Search code examples
clinuxprocesspid

In Linux, how do you learn about newly acquired child processes before they exit?


I'm writing a program that calls prctl(PR_SET_CHILD_SUBREAPER, 1). So, it might acquire processes that it knows nothing about when their parents exit. I would like this process to exit when all of it's children have exited, including the ones it became the parent of because they would've been orphans otherwise.

How do I do this in a reasonable way from a C or C++ program? I don't want to have to be opening up everything in /proc all the time or calling out to a process that does that for me. That's a polling solution anyway, and I would prefer a solution that didn't involve polling.

Also, ptracing all of the children to find out when they call fork isn't really an option either. Just in case someone had that bright idea.


Solution

  • You don't need to do anything fancy with /proc. Just use wait(). From the man page:

    PR_SET_CHILD_SUBREAPER (since Linux 3.4)

    If arg2 is nonzero, set the "child subreaper" attribute of the calling process; if arg2 is zero, unset the attribute. When a process is marked as a child subreaper, all of the children that it creates, and their descendants, will be marked as having a subreaper. In effect, a subreaper fulfills the role of init(1) for its descendant processes. Upon termination of a process that is orphaned (i.e., its immediate parent has already terminated) and marked as having a subreaper, the nearest still living ancestor subreaper will receive a SIGCHLD signal and be able to wait(2) on the process to discover its termination status.

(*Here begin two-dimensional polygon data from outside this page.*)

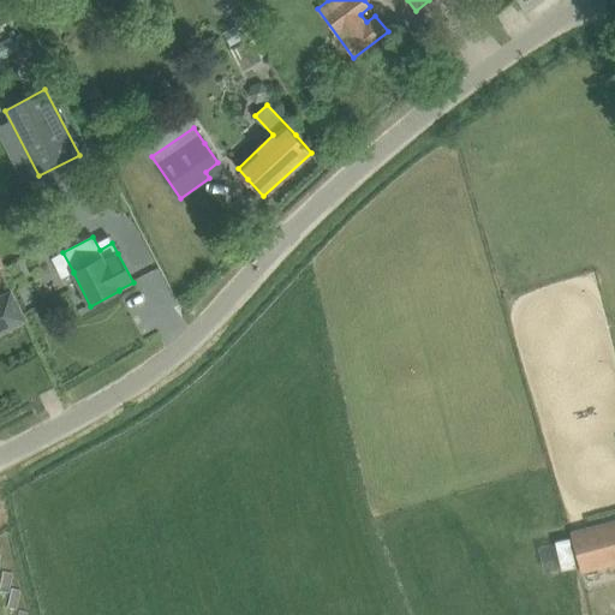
[(0,332),(4,329),(4,330),(25,320),(12,294),(0,299),(0,332)]
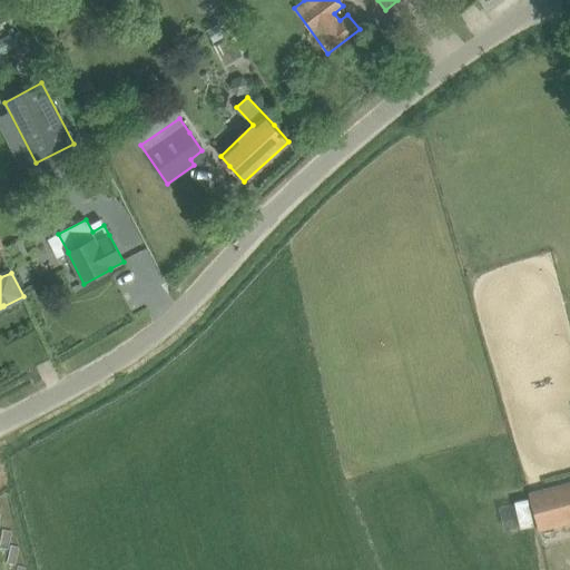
[(569,522),(569,482),(530,493),(538,531),(569,522)]
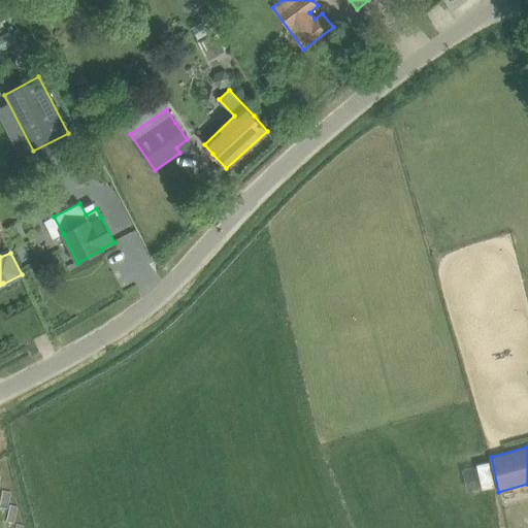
[(488,463),(476,466),(482,490),(493,488),(488,463)]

    So your process just needs sit in a loop calling wait until it returns -1 with errno being set to ECHILD. This will happen when all processes in the process tree have exited. You don't need to know when you acquire new child process to wait for as long as you do this.

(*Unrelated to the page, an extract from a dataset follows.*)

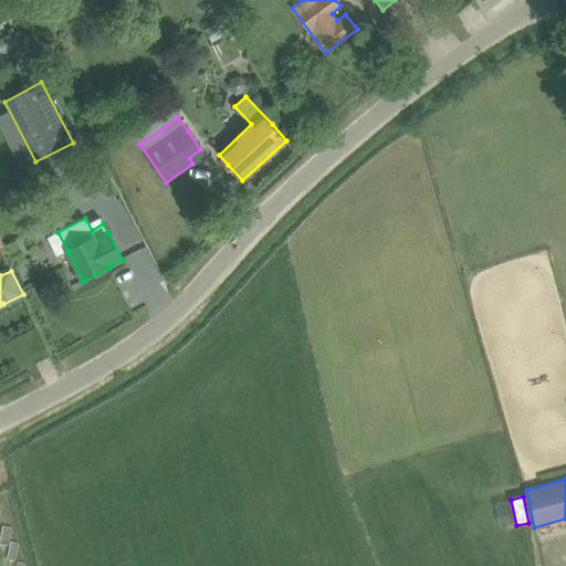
All buildings are outlined.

    Suppose you have the following process tree with process 1000 being the reaper:

    1000
      |---1001
      |     |---1002
      |     |---1003
      |
      |---1004
            |---1005
            |---1006
    

    When you first call wait, both 1001 and 1004 need to exit before it returns -1. Now suppose 1004 exits:

    1000
      |---1001
      |     |---1002
      |     |---1003
      |
      |---1004 (dead)
      |-----|---1005
      |-----|---1006
    

    In the reaper, wait returns 1004. Now 1001, 1005, and 1006 need to exit. Next, 1002 exits:

    1000
      |---1001
      |     |---1002 (zombie)
      |     |---1003
      |
      |---1004 (dead)
      |-----|---1005
      |-----|---1006
    

    The reaper doesn't return from wait yet because 1001 is still running and can still wait for 1002. At this point, 1002 is a zombie. Next, 1001 calls wait:

    1000
      |---1001
      |     |---1002 (dead)
      |     |---1003
      |
      |---1004 (dead)
      |-----|---1005
      |-----|---1006
    

    No change to what the reaper is expecting since 1002 was waited for by 1001. Then 1005 exits:

    1000
      |---1001
      |     |---1002 (dead)
      |     |---1003
      |
      |---1004 (dead)
      |-----|---1005 (dead)
      |-----|---1006
    

    wait in the reaper returns 1005 and now needs 1001 and 1006 to exit. Then 1003 exits:

    1000
      |---1001
      |     |---1002 (dead)
      |     |---1003 (zombie)
      |
      |---1004 (dead)
      |-----|---1005 (dead)
      |-----|---1006
    

    Again, no change to what the reaper is expecting. Now 1001 exits:

    1000
      |---1001 (dead)
      |     |---1002 (dead)
      |-----|---1003 (dead)
      |
      |---1004 (dead)
      |-----|---1005 (dead)
      |-----|---1006
    

    Now wait in the reaper returns twice in a row, once returning 1001 and once returning 1003. Now the reaper is waiting for only 1006. Once that exits:

    1000
      |---1001 (dead)
      |     |---1002 (dead)
      |-----|---1003 (dead)
      |
      |---1004 (dead)
      |-----|---1005 (dead)
      |-----|---1006 (dead)
    

    wait in the reaper returns 1006, and the next call returns -1 ending the loop.